Working at TEDHA gave him much field-exposure as he crisscrossed the length and breadth of the country training, monitoring and evaluating 17 entomological teams comprising eight members each on vector-surveillance.

“We roughed out,” says Nayana, recalling how as a 22-year-old he would be in Ampara, Batticaloa, Trincomalee, Kilinochchi and Mannar on different days, checking out mosquito-breeding habitats and slapping down mosquitoes which would swarm around his body in the night.

Thereafter, his career path took him as a Research Scientist to the Biotechnology Unit of the Industrial Technology Institute (ITI) in Colombo and finally to the seat of a Senior Lecturer at the Department of Parasitology, Faculty of Medicine, University of Kelaniya.

Now Nayana is not only peering at mosquitoes in his laboratory looking closely at the breeding habits of both the dengue and malaria vectors but also the sand-fly which is spreading leishmaniasis.

Currently, he is the Principal Investigator of the National Research  Council-funded Investigator Driven Research Project 2016 on leishmaniasis and a Co-investigator of the NRC-funded Dengue Mega Project and WHO-funded Research Project on the ‘Potential use of a combined sterile insect technique (SIT) and Wolbachia-based approach for the control of the dengue vectors in Sri Lanka’.
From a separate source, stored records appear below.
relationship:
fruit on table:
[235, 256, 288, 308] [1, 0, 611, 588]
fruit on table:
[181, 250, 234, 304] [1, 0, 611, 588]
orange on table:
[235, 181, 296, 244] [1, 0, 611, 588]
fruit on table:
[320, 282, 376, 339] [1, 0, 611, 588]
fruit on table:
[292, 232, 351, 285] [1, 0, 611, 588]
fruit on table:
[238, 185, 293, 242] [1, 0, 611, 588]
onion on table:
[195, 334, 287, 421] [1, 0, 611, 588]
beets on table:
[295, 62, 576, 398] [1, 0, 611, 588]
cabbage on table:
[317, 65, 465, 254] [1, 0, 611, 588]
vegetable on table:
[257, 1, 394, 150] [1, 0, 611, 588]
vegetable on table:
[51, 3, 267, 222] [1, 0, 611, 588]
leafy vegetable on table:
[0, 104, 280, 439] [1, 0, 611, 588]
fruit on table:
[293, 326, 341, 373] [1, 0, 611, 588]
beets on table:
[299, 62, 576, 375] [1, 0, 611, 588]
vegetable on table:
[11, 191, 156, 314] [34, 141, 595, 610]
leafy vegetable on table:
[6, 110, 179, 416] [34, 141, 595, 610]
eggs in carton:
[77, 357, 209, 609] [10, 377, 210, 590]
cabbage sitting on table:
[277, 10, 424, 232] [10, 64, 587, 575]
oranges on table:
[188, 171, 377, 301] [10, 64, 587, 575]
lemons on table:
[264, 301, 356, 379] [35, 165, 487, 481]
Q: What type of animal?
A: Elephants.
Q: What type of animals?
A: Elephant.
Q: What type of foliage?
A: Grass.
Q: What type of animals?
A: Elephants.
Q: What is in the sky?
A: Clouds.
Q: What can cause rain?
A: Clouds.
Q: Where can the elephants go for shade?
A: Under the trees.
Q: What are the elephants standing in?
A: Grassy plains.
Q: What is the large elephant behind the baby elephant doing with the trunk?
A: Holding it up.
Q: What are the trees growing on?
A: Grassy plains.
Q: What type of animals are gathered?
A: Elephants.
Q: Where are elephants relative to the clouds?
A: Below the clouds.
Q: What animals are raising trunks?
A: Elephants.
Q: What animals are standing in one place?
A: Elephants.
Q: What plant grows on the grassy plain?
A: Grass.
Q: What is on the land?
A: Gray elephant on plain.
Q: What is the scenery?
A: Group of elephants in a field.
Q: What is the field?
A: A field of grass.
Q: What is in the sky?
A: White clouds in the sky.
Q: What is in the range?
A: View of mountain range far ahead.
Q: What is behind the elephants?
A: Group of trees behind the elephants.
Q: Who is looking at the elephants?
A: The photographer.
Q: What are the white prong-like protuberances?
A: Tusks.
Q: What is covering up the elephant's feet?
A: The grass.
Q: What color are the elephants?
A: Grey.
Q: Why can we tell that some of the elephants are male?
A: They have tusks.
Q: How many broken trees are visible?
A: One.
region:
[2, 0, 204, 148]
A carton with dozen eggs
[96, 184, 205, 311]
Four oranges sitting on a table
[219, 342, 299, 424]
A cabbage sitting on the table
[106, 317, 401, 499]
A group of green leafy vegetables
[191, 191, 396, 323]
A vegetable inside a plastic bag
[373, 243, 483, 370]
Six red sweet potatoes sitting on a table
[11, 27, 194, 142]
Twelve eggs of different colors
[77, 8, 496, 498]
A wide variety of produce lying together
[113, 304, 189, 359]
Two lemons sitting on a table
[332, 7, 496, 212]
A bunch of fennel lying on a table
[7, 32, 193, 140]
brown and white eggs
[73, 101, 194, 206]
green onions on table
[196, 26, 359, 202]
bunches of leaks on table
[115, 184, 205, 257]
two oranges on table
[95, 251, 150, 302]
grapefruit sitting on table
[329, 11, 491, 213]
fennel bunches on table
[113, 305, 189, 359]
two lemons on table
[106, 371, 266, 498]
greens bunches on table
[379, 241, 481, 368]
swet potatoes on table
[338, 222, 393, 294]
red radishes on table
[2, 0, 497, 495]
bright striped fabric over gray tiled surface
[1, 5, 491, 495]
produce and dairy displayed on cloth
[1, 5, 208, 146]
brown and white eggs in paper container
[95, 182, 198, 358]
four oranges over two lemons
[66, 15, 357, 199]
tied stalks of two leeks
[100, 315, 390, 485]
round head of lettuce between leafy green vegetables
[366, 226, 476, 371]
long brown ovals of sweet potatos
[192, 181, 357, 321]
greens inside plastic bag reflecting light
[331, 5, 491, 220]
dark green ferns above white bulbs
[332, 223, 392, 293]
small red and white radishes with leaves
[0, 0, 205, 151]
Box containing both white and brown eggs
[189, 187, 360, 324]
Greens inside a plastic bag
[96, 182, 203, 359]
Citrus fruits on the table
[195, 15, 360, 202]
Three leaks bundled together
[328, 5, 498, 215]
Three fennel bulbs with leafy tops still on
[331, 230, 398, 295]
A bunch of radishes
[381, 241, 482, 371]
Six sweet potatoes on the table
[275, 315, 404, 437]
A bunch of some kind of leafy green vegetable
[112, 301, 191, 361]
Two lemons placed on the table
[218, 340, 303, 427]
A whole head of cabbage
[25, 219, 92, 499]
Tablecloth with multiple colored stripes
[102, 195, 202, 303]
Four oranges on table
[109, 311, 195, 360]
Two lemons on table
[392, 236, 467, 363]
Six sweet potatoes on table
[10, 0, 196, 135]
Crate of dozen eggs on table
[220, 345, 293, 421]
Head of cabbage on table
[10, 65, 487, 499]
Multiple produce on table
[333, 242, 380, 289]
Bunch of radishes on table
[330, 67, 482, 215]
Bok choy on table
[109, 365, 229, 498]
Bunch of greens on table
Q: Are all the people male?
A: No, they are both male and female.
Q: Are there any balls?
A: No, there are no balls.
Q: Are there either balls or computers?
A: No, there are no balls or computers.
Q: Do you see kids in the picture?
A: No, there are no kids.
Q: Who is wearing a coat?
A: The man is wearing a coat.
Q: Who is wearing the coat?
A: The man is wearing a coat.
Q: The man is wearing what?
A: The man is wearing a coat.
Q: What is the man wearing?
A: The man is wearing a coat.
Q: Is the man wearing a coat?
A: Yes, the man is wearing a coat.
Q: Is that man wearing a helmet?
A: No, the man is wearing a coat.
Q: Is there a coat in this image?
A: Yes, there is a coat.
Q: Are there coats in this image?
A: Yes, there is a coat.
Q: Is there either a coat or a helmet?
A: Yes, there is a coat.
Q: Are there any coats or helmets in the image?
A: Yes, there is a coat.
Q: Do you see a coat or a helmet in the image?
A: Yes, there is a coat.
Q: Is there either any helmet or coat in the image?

Nayana is also imparting his expertise and mentoring two Ph.D and four M.Phil students who are being supervised by him, in the fields of Molecular Biology, Community Medicine, Epidemiology, Medical Entomology and Molecular Entomology.

His pet research though is dengue, “a good avenue to go down as there seems to be limited expertise” in this field.

Set on promoting an inter-disciplinary research culture for the benefit of all, Nayana, however, is not just glued to his microscope.

“I used to play cricket and still indulge in a game of badminton. I am also in the church choir because I used to sing as a boy and have won First Place in all-island competitions,” smiles Nayana, reticent when asked whether marriage is on the cards soon and he has a girl-friend.